● Exercise: Wherever the line with "left knee: (248, 344)" sits in the listing below, transcribe from it up to and including the line with "neck: (208, 108)", exactly, and leave the remaining lines out.

● Given information:
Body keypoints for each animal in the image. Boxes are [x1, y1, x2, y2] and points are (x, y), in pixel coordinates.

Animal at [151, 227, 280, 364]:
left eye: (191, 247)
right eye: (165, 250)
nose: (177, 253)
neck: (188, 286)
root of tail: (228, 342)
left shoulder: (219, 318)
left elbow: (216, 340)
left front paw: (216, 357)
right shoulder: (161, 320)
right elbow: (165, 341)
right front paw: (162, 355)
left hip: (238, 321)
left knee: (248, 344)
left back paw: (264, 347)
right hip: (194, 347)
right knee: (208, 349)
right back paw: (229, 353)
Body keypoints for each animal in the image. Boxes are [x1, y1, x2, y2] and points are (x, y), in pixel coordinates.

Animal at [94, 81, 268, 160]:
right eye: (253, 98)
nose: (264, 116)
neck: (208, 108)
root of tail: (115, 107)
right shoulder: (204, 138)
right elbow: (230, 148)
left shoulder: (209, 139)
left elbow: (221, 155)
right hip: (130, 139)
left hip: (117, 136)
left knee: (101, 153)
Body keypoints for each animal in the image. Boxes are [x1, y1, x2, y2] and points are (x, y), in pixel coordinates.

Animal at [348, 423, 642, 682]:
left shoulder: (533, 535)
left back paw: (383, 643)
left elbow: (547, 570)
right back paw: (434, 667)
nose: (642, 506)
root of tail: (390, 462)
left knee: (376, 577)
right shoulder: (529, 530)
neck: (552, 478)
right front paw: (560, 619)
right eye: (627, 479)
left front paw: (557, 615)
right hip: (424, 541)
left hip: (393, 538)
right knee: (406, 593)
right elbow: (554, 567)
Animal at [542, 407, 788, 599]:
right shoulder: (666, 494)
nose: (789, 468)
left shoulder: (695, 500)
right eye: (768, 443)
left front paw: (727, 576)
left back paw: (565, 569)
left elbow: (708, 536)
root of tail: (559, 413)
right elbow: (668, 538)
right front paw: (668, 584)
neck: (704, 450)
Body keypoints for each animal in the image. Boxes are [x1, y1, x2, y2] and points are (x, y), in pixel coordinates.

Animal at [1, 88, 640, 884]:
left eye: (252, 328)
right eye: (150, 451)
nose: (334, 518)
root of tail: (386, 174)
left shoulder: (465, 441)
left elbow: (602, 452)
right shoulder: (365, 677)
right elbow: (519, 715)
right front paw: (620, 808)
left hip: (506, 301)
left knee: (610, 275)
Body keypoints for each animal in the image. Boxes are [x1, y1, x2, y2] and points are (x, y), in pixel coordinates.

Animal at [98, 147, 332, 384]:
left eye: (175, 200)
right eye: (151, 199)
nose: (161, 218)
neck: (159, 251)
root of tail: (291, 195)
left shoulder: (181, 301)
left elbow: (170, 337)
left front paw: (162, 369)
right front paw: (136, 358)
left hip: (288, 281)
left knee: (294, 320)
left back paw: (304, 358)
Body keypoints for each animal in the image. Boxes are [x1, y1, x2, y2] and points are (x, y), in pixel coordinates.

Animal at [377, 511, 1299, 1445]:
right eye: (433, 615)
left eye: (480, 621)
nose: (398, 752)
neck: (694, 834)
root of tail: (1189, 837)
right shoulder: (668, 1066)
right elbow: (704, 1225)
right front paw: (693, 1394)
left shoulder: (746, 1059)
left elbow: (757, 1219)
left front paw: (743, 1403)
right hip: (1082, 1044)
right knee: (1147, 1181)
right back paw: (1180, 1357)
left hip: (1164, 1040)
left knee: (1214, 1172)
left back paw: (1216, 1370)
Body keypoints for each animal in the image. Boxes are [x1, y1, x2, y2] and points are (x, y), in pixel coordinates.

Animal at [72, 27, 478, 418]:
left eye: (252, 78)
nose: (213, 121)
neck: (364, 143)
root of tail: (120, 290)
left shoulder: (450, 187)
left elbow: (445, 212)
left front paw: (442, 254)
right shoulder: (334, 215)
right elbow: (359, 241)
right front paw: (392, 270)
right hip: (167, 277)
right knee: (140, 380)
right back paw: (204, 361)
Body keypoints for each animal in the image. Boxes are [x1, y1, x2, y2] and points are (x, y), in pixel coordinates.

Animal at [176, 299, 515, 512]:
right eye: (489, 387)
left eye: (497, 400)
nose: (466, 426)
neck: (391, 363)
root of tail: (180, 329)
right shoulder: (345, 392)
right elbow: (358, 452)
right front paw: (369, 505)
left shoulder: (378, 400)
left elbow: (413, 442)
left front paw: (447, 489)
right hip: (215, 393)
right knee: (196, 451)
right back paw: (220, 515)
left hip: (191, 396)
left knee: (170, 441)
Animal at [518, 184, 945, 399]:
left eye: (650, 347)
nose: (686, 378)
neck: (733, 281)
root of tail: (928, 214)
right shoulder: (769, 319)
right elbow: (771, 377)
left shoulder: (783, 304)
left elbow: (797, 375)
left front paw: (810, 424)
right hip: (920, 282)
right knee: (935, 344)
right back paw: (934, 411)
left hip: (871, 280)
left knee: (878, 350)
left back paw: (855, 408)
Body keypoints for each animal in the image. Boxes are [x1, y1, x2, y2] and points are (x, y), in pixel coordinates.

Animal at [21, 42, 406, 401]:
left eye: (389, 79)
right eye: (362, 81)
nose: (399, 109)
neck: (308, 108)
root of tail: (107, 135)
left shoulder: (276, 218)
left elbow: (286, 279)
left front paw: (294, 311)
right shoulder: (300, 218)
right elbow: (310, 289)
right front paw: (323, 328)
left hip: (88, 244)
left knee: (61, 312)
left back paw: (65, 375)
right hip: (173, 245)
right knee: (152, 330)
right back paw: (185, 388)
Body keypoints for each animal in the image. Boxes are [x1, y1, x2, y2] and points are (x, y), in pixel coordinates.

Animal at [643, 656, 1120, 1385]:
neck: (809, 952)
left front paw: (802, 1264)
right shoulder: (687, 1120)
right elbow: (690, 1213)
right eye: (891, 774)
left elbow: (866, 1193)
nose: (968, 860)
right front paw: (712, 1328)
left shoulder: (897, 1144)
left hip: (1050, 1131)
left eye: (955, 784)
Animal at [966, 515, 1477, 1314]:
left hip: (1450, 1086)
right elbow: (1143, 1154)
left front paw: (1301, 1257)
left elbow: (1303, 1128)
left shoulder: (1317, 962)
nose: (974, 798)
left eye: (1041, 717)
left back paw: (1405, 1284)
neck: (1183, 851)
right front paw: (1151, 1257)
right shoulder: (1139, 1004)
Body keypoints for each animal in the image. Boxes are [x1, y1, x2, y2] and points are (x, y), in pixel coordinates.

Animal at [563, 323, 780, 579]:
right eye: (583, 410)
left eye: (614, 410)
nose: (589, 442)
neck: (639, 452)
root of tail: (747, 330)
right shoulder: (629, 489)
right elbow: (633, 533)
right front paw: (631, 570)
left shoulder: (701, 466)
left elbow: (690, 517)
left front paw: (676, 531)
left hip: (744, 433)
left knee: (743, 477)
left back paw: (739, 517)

● Answer to this task:
left knee: (248, 344)
left back paw: (264, 347)
right hip: (194, 347)
right knee: (208, 349)
right back paw: (229, 353)
Body keypoints for each animal in the image. Boxes are [x1, y1, x2, y2] and points are (x, y), in pixel coordinates.

Animal at [94, 81, 268, 160]:
right eye: (253, 98)
nose: (264, 116)
neck: (208, 108)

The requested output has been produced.